Brazil coach Dunga apologised to his country's fans ahead of today's World Cup match against Portugal in Durban.
Dunga verbally insulted a Brazilian reporter after his team's 3-1 triumph over the Ivory Coast.
The former Brazil star used the words "donkey" and "wimp" as well as launching a verbal attack on the journalist in question in his post-match press conference.
"I'm sorry to the fans for the language I used and for the manner in which I spoke after that game," said Dunga.
"The fans have always supported the national team and all I want to do is to be able to work for the good of this team."
Dunga, whose side have claimed maximum points from their opening two matches to already seal a place in the last 16, has an added reason to succeed in South Africa and not just because he is in charge of the five-time world champions.
"My father has been ill for some time," said Dunga.
"This is another opportunity for me to show my dad all the virtues that he conveyed to me.

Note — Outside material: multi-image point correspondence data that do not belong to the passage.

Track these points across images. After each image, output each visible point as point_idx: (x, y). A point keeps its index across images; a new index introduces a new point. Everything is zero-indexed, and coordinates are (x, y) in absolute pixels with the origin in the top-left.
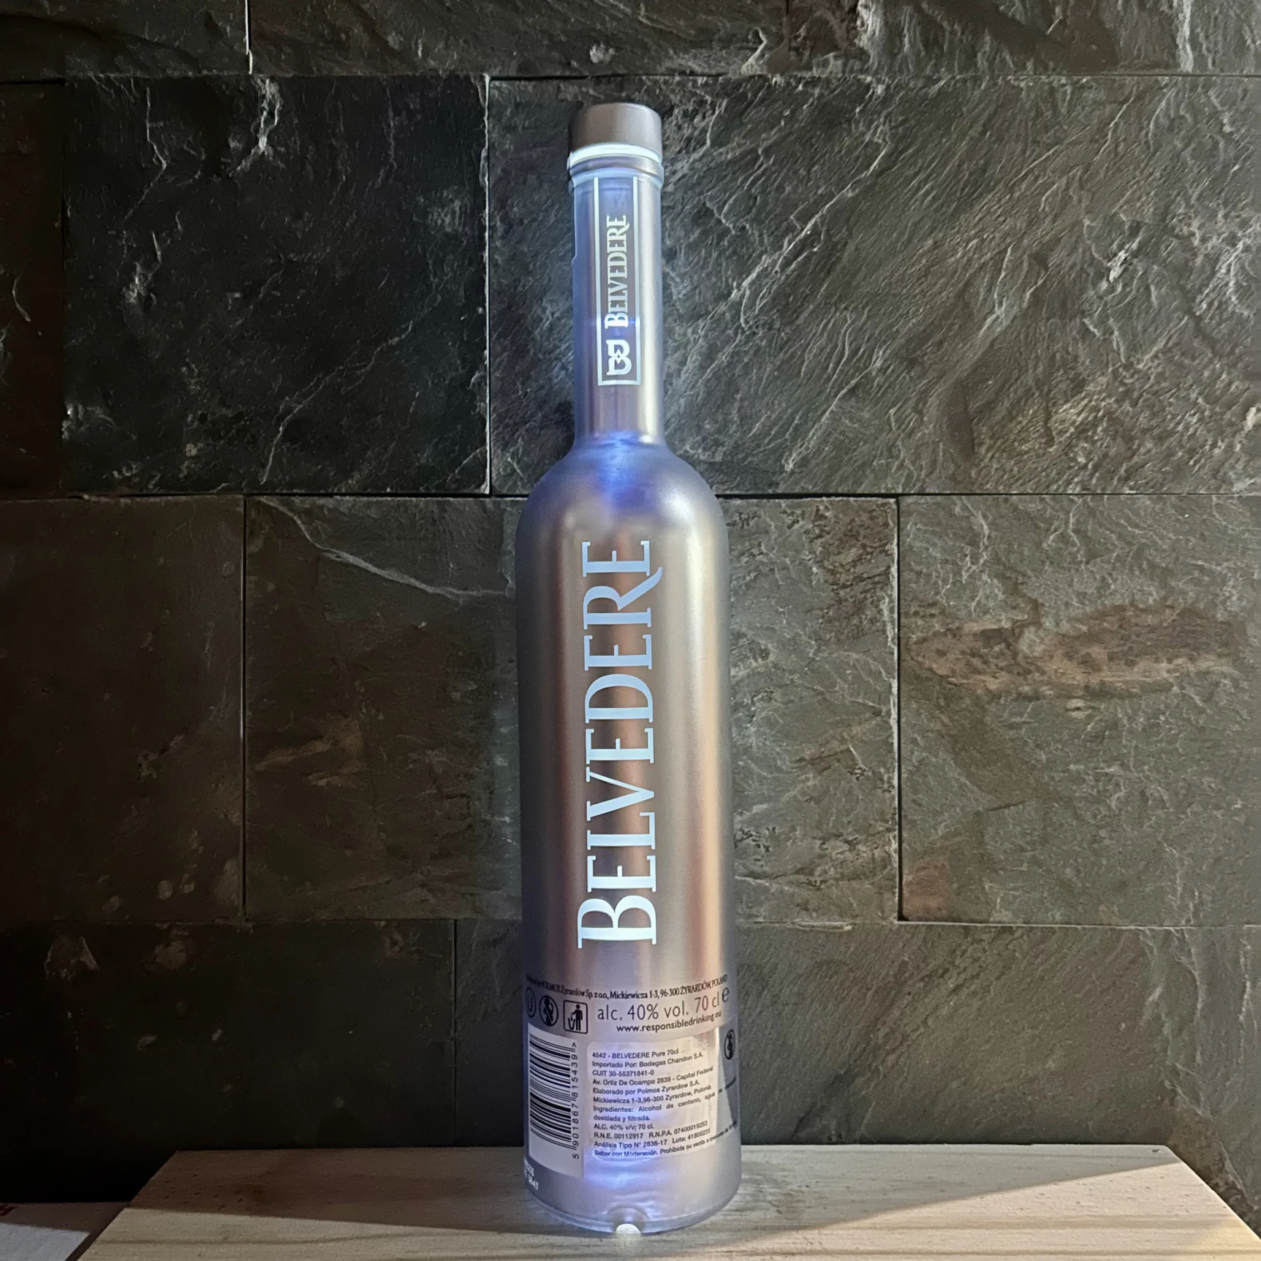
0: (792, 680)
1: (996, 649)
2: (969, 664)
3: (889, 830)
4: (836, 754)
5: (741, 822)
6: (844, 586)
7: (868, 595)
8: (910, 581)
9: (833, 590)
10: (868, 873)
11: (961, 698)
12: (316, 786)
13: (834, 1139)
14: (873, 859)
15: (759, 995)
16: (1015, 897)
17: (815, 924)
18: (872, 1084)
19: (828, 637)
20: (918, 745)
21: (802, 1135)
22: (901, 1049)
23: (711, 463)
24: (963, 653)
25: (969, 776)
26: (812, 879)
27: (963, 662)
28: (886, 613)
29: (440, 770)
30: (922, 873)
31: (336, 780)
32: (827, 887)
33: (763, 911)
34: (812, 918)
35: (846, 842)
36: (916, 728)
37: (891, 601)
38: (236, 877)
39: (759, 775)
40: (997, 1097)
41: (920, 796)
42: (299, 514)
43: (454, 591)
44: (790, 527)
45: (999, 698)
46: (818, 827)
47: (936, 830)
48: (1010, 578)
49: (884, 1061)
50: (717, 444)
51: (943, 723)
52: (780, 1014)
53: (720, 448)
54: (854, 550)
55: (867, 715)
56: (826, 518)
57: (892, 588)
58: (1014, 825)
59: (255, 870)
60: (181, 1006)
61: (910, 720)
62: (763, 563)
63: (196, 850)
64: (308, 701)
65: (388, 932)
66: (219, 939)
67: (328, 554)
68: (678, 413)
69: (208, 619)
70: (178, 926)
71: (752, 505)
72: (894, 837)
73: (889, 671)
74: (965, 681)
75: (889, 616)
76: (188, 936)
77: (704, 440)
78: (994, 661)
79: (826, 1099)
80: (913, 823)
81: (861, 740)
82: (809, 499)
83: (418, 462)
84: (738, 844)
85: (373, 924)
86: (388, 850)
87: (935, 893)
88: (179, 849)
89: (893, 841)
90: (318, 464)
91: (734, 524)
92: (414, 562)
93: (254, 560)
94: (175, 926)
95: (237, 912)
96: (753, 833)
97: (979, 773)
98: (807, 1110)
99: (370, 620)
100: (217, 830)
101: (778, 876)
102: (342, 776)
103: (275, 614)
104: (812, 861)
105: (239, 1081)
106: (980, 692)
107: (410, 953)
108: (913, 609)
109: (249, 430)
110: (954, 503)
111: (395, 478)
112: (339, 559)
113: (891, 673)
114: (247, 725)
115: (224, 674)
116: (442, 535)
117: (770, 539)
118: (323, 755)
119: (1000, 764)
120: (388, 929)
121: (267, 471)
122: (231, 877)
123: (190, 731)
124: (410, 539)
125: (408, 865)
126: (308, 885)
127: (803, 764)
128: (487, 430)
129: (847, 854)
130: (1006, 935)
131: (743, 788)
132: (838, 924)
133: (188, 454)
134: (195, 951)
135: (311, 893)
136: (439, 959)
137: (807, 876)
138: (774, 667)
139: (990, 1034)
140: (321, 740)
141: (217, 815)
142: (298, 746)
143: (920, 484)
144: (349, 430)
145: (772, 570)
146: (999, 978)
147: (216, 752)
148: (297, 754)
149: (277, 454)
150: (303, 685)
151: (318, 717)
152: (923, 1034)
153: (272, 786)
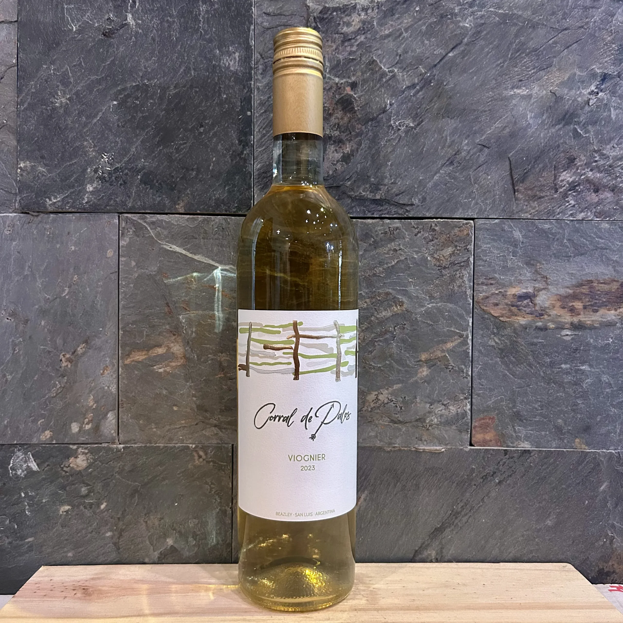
0: (416, 319)
1: (525, 302)
2: (510, 310)
3: (466, 398)
4: (439, 358)
5: (388, 394)
6: (445, 268)
7: (458, 273)
8: (480, 266)
9: (439, 269)
10: (454, 421)
11: (505, 328)
12: (157, 372)
13: (433, 561)
14: (457, 414)
15: (395, 486)
16: (531, 434)
17: (426, 448)
18: (454, 532)
19: (436, 295)
20: (482, 353)
21: (417, 558)
22: (471, 514)
23: (374, 200)
24: (507, 304)
25: (509, 370)
26: (425, 425)
27: (508, 309)
28: (467, 282)
29: (225, 364)
30: (483, 421)
31: (168, 369)
32: (433, 429)
33: (398, 441)
34: (424, 445)
35: (443, 404)
36: (481, 345)
37: (470, 276)
38: (114, 421)
39: (398, 368)
40: (521, 539)
41: (483, 380)
42: (149, 224)
43: (234, 267)
44: (416, 235)
45: (526, 329)
46: (428, 397)
47: (490, 398)
48: (533, 265)
49: (461, 520)
50: (378, 189)
51: (495, 342)
52: (406, 496)
53: (378, 192)
54: (450, 248)
55: (456, 337)
56: (436, 230)
57: (470, 270)
58: (532, 396)
59: (124, 417)
60: (84, 490)
61: (478, 340)
62: (401, 255)
63: (92, 406)
64: (154, 326)
65: (196, 451)
66: (104, 454)
67: (165, 246)
68: (357, 172)
69: (99, 281)
70: (82, 447)
71: (395, 223)
72: (469, 402)
73: (468, 313)
74: (508, 319)
75: (468, 284)
76: (88, 453)
77: (370, 187)
78: (524, 309)
79: (430, 540)
80: (478, 395)
81: (452, 351)
82: (426, 220)
83: (215, 196)
84: (386, 405)
85: (188, 447)
86: (197, 407)
87: (489, 432)
88: (82, 406)
89: (468, 404)
90: (159, 197)
91: (386, 233)
92: (212, 251)
93: (124, 249)
94: (81, 447)
95: (115, 439)
96: (394, 400)
97: (514, 369)
98: (419, 546)
99: (188, 282)
100: (104, 396)
101: (406, 423)
102: (172, 367)
103: (136, 279)
104: (425, 415)
105: (115, 530)
106: (516, 325)
107: (208, 462)
108: (481, 280)
109: (122, 177)
110: (504, 224)
111: (202, 205)
112: (171, 249)
113: (469, 315)
114: (120, 339)
115: (108, 311)
116: (227, 237)
117: (405, 242)
118: (161, 355)
119: (525, 364)
120: (197, 449)
121: (132, 200)
122: (111, 421)
123: (89, 342)
124: (210, 239)
125: (208, 415)
126: (153, 426)
127: (421, 363)
128: (252, 180)
129: (443, 411)
130: (526, 454)
131: (389, 375)
132: (438, 448)
133: (88, 190)
134: (92, 461)
135: (155, 430)
136: (225, 465)
137: (422, 423)
138: (406, 311)
139: (517, 506)
140: (161, 347)
141: (103, 387)
142: (148, 351)
143: (486, 213)
144: (177, 178)
145: (406, 258)
146: (522, 477)
147: (103, 353)
148: (148, 355)
149: (137, 191)
150: (151, 317)
151: (159, 335)
152: (481, 506)
153: (134, 372)
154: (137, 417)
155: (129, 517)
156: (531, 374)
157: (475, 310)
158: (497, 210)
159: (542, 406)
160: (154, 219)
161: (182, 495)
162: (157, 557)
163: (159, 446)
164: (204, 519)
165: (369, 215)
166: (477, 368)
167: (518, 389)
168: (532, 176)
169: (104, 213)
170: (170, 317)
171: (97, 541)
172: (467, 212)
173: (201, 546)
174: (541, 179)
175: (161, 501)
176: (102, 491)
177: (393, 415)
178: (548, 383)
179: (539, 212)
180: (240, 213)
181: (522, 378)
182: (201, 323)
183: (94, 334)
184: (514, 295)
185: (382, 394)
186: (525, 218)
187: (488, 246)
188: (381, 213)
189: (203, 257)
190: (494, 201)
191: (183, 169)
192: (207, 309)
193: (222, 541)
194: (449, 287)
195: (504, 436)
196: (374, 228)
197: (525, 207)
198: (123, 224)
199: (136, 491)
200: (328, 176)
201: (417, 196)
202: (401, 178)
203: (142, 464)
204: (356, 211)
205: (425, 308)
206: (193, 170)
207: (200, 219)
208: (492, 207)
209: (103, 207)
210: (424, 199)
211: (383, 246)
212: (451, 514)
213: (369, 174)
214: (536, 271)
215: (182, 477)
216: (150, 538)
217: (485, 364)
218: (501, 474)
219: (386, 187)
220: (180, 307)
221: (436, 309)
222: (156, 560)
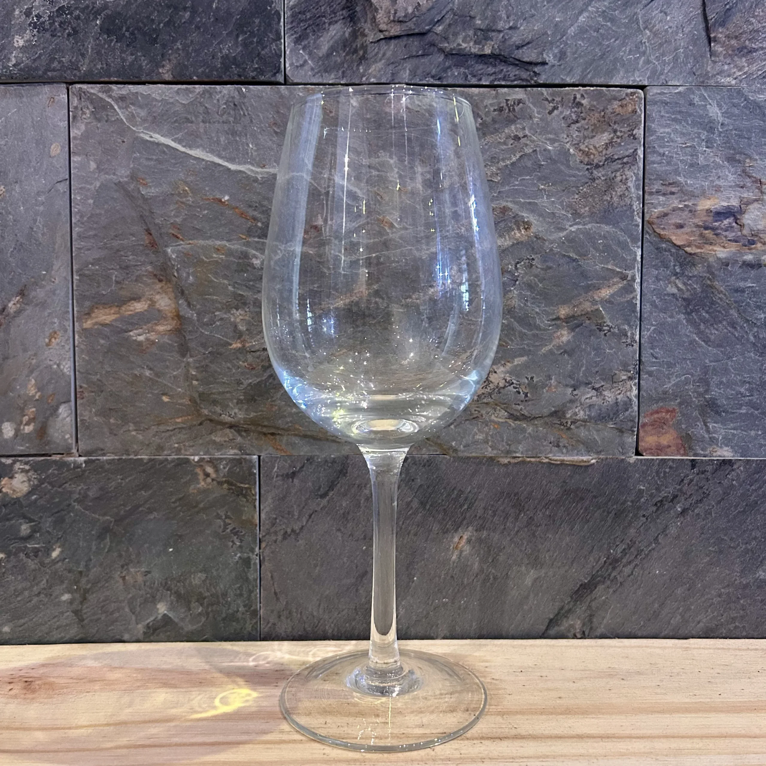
0: (551, 250)
1: (726, 222)
2: (701, 235)
3: (630, 378)
4: (587, 313)
5: (506, 373)
6: (597, 166)
7: (618, 174)
8: (653, 162)
9: (588, 169)
10: (611, 416)
11: (694, 265)
12: (136, 340)
13: (579, 635)
14: (617, 403)
15: (517, 519)
16: (733, 435)
17: (565, 458)
18: (611, 591)
19: (583, 211)
20: (656, 307)
21: (552, 632)
22: (637, 562)
23: (481, 56)
24: (698, 226)
25: (700, 333)
26: (564, 421)
27: (698, 233)
28: (633, 190)
29: (242, 328)
30: (656, 416)
31: (153, 336)
32: (577, 427)
33: (520, 448)
34: (563, 453)
35: (593, 389)
36: (655, 292)
37: (637, 179)
38: (68, 419)
39: (520, 332)
40: (716, 600)
41: (658, 350)
42: (116, 100)
43: (254, 168)
44: (550, 113)
45: (727, 265)
46: (570, 376)
47: (669, 378)
48: (739, 161)
49: (621, 571)
50: (487, 38)
51: (678, 287)
52: (534, 535)
53: (489, 42)
54: (606, 134)
55: (615, 280)
56: (582, 105)
57: (638, 170)
58: (735, 374)
59: (85, 414)
60: (25, 529)
61: (650, 285)
62: (526, 145)
63: (34, 396)
64: (127, 267)
65: (201, 466)
66: (56, 472)
67: (142, 135)
68: (452, 9)
69: (38, 194)
70: (21, 461)
71: (517, 93)
72: (635, 385)
73: (634, 241)
74: (699, 250)
75: (635, 192)
76: (29, 470)
77: (475, 34)
78: (724, 233)
79: (572, 603)
80: (650, 374)
81: (609, 301)
82: (567, 88)
83: (221, 52)
84: (502, 391)
85: (188, 459)
86: (200, 396)
87: (666, 433)
88: (19, 396)
89: (634, 388)
90: (132, 54)
91: (501, 109)
92: (218, 142)
93: (78, 142)
94: (18, 461)
95: (71, 449)
96: (514, 382)
97: (707, 331)
98: (556, 612)
99: (179, 193)
100: (52, 379)
101: (535, 418)
102: (158, 333)
103: (97, 191)
104: (564, 405)
105: (76, 591)
106: (711, 259)
107: (220, 483)
108: (656, 187)
109: (70, 23)
110: (693, 93)
111: (202, 67)
112: (152, 139)
113: (636, 243)
114: (75, 288)
115: (54, 243)
116: (243, 119)
117: (533, 124)
118: (141, 314)
119: (725, 323)
120: (201, 464)
121: (87, 61)
122: (65, 419)
123: (26, 294)
124: (214, 122)
125: (218, 409)
126: (132, 427)
127: (558, 322)
128: (282, 24)
129: (594, 399)
130: (727, 466)
131: (507, 343)
132: (585, 458)
133: (16, 45)
134: (36, 482)
135: (134, 433)
136: (246, 488)
137: (560, 418)
138: (536, 237)
139: (710, 548)
140: (139, 301)
141: (51, 366)
142: (119, 306)
143: (663, 77)
144: (159, 24)
145: (535, 151)
146: (719, 502)
147: (49, 311)
148: (119, 313)
149: (96, 45)
150: (122, 253)
151: (136, 281)
152: (653, 549)
153: (98, 341)
154: (105, 413)
155: (95, 571)
156: (734, 339)
157: (646, 236)
158: (681, 73)
159: (751, 390)
160: (124, 92)
161: (180, 536)
162: (142, 632)
163: (142, 459)
164: (215, 573)
165: (474, 81)
166: (648, 330)
167: (711, 364)
168: (739, 15)
169: (44, 83)
170: (153, 253)
171: (47, 608)
172: (633, 75)
173: (211, 615)
174: (753, 20)
175: (146, 545)
176: (54, 529)
177: (514, 406)
178: (762, 353)
179: (749, 75)
180: (262, 78)
181: (719, 346)
182: (203, 260)
183: (33, 280)
184: (709, 211)
185: (495, 372)
186: (726, 84)
187: (667, 130)
188: (492, 78)
189: (204, 153)
190: (676, 59)
191: (169, 7)
192: (210, 237)
193: (245, 606)
194: (605, 198)
195: (691, 438)
196: (482, 101)
197: (726, 67)
198: (75, 101)
199: (105, 530)
200: (405, 16)
201: (551, 49)
202: (525, 19)
203: (115, 488)
204: (453, 74)
205: (565, 233)
206: (185, 9)
207: (197, 91)
208: (671, 68)
209: (40, 73)
210: (562, 55)
211: (496, 130)
212: (605, 562)
213: (472, 13)
214: (744, 171)
215: (179, 508)
216: (131, 602)
217: (662, 324)
218: (686, 499)
219: (501, 35)
220: (168, 234)
221: (583, 233)
222: (141, 636)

"The fact that I have to be strong, transparent, dignified and that I have to apologise when I err.
"My mother has given me the best example in life, never to give up, to do my best and to be a decent person."
Nothing comes easy in this World Cup and proof of that is that tournament hosts South Africa, reigning champions Italy and 2006 finalists France were knocked out in the first round of the competition.
"We know that football is always something of a Pandora's box," he said.
"All the teams that are here are very good sides.
"We are talking about globalised football and we have to be prepared for unexpected surprises."
The past, according to Dunga, makes no difference in this day and age.
"We have to start evolving and forget about the traditional teams," he said. "Those days are over.
"If the traditional teams don't play well, they will be eliminated.
"We, the so called traditional teams, have to be aware of that."
Portugal, meanwhile, who lie second in Group G, have the utmost respect for the Canarinha.
"We play against the highest-ranked team in the world," said Portugal coach Carlos Queiroz.
"They have tremendous organisation.
"They are a very solid team, full of outstanding players.
"I think it's going to be a very difficult game.
"But then again, any victory against Brazil is always an excellent result for any team.
"But even a draw for that matter."
Portugal need just a point to join Brazil in the next round although a defeat is likely to see them through as they have a big goal difference advantage with respect to the Ivory Coast, who have one point from their two games.